QRecall

Gary K. Griffey

Greetings James,

I have a question concerning shifted quanta detection.

In reading the details concerning the benefits/drawbacks of using shifted quanta detection in your help file, it would seem to me that during the initial capture of a file to a newly created archive, shifted quanta would not be relevant at all. It would seem, at least from my understanding, that shifted quanta detection would only be relevant to the conversation during subsequent captures of the same file.

This, however, does not appear to be the case. I created a new archive...and began to capture a single large virtual disk file that is being housed on a network share...this file is roughly 150 GB. At first, I set the shifted quanta in the archive to its maximum setting. After allowing the initial capture to run for nearly 60 hours...it was only 50% complete.

I cancelled the capture...created another new archive...and ran the same initial capture with shifted quanta turned off. The capture completed in just over an hour.

What am I missing? (A whole lot I'm sure...but I always learn a lot from your responses

)

Thanks

GKG

James Bucanek

Gary K. Griffey wrote:In reading the details concerning the benefits/drawbacks of using shifted quanta detection in your help file, it would seem to me that during the initial capture of a file to a newly created archive, shifted quanta would not be relevant at all. It would seem, at least from my understanding, that shifted quanta detection would only be relevant to the conversation during subsequent captures of the same file.

It's true that it would be "most relevant" when applied to a previously captured file, but the mechanics of shift-quanta detection are applied to every block of data no matter what files have been captured. Specifically, data de-duplication is performed at the data block level; it has no knowledge of files. It simply compares each newly captured block of data against the corpus of previously captured blocks.
———
> _PROBLEM DESCRIPTION_: Retype the forum thread on shifted quanta detection word for word, from start to finish.

> _DATA FOR ANALYSIS_:
———
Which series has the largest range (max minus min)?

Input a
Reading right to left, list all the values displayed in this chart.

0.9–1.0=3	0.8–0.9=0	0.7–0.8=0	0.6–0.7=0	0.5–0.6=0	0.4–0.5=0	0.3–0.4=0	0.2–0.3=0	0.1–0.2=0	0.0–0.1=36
———
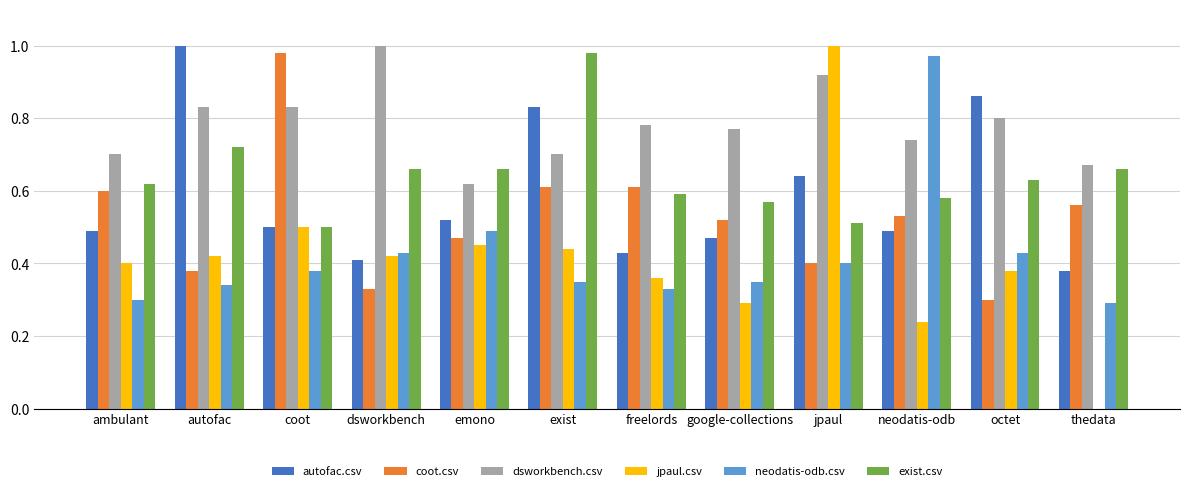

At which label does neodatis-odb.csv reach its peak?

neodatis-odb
———
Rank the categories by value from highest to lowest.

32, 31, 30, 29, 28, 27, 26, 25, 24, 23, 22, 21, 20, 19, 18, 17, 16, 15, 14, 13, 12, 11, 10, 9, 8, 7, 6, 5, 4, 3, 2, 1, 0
———
> _TASK OUTPUT_:
QRecall

Gary K. Griffey

Greetings James,

I have a question concerning shifted quanta detection.

In reading the details concerning the benefits/drawbacks of using shifted quanta detection in your help file, it would seem to me that during the initial capture of a file to a newly created archive, shifted quanta would not be relevant at all. It would seem, at least from my understanding, that shifted quanta detection would only be relevant to the conversation during subsequent captures of the same file.

This, however, does not appear to be the case. I created a new archive...and began to capture a single large virtual disk file that is being housed on a network share...this file is roughly 150 GB. At first, I set the shifted quanta in the archive to its maximum setting. After allowing the initial capture to run for nearly 60 hours...it was only 50% complete.

I cancelled the capture...created another new archive...and ran the same initial capture with shifted quanta turned off. The capture completed in just over an hour.

What am I missing? (A whole lot I'm sure...but I always learn a lot from your responses

)

Thanks

GKG

James Bucanek

Gary K. Griffey wrote:In reading the details concerning the benefits/drawbacks of using shifted quanta detection in your help file, it would seem to me that during the initial capture of a file to a newly created archive, shifted quanta would not be relevant at all. It would seem, at least from my understanding, that shifted quanta detection would only be relevant to the conversation during subsequent captures of the same file.

It's true that it would be "most relevant" when applied to a previously captured file, but the mechanics of shift-quanta detection are applied to every block of data no matter what files have been captured. Specifically, data de-duplication is performed at the data block level; it has no knowledge of files. It simply compares each newly captured block of data against the corpus of previously captured blocks.